Desde esta perspectiva, las políticas de recursos humanos tienen efectos directos sobre los vínculos entre trabajadores. Comprender qué prácticas influyen en esas conexiones permite explicar mejor el rendimiento posterior de los empleados. Una contratación puede aportar nuevas capacidades, pero también alterar equilibrios previos. Una reducción de plantilla puede eliminar nodos relevantes dentro de una red informal de ayuda. Una promoción puede reforzar una trayectoria profesional, aunque al mismo tiempo cambie la forma en que otras personas se relacionan con quien asciende.

Las decisiones organizativas pueden favorecer la formación de redes internas o romperlas. Por eso conviene analizar con detalle cómo cada práctica modifica la percepción que tienen los empleados sobre su papel, sus interacciones y su posición dentro del grupo. Cuando alguien pasa a otro equipo, cambia de departamento o asume un puesto con más responsabilidades, se ve afectada su definición del propio rol: con quién trabaja, ante quién responde y qué lugar ocupa en el conjunto.

Un caso concreto ilustra esta dinámica. Dos personas pueden haber trabajado juntas durante tiempo dentro del mismo equipo y haber desarrollado una relación laboral muy eficaz. Tal vez también exista amistad entre ellas, confianza mutua y una manera ya asentada de coordinarse.
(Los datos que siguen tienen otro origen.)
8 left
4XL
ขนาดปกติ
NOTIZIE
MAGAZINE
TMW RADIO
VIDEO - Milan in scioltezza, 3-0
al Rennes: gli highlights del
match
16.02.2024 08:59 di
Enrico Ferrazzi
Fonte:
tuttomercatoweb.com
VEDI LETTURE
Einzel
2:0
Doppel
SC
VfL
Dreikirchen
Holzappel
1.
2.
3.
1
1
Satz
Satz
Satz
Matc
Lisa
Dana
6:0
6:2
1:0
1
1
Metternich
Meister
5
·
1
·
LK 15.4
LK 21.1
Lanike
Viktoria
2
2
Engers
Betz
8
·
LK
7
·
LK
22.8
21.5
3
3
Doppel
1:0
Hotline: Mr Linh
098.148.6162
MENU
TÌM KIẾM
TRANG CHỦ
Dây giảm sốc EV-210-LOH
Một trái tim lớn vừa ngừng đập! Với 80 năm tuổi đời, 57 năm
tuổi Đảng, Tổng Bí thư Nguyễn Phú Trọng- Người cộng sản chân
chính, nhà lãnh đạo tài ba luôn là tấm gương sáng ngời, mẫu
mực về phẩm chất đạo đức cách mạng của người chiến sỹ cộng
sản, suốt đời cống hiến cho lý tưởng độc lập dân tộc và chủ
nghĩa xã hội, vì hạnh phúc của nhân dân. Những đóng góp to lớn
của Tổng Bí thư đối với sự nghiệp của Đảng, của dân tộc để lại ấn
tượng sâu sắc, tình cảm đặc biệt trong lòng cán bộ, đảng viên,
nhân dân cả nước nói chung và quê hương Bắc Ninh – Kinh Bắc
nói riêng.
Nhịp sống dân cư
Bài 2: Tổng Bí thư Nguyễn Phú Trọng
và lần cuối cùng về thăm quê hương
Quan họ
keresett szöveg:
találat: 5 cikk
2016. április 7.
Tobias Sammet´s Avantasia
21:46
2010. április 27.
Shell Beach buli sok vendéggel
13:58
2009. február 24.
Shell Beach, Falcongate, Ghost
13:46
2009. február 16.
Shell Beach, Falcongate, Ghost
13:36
Si una es promocionada y otra persona ocupa su puesto anterior, quien permanece debe reconstruir desde cero la forma de relacionarse con el nuevo compañero. Esa adaptación exige esfuerzo mental porque implica crear una nueva identidad relacional: aprender cómo interactuar con otra persona en el contexto del trabajo cotidiano.

Los directivos que comprenden mejor estos efectos están en mejores condiciones para gestionar los cambios sin deteriorar innecesariamente las redes internas. No basta con cubrir vacantes, asignar tareas o rediseñar organigramas; también hay que prever cómo se verán afectadas las relaciones que permiten compartir conocimiento y apoyo. Del mismo modo, los empleados conscientes de esas redes pueden orientar mejor sus esfuerzos para crear vínculos productivos y adaptarse a las transformaciones internas con mayor eficacia.